▸ Exercise requirements
Show all the lines in the data below that include the word "технологии".

[Saved entries]
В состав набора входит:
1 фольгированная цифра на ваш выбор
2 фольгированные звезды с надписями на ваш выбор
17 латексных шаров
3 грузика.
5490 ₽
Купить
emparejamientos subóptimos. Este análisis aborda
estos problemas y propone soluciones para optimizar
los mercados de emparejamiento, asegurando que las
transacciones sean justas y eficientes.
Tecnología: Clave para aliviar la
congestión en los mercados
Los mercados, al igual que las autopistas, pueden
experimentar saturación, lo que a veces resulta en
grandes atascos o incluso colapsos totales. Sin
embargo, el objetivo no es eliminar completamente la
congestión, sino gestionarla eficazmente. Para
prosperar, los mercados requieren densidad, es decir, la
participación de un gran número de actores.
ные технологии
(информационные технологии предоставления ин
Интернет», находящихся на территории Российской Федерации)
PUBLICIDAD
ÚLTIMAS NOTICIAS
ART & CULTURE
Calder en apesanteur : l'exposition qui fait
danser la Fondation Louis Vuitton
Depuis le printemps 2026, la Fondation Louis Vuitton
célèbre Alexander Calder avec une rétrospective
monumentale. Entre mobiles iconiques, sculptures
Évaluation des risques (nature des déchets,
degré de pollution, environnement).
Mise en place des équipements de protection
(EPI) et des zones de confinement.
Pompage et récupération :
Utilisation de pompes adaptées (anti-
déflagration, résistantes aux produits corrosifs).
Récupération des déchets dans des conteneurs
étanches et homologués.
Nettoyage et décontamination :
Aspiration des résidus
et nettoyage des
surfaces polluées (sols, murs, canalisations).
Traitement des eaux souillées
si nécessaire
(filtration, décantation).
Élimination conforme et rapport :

▸ Output
ные технологии
(информационные технологии предоставления ин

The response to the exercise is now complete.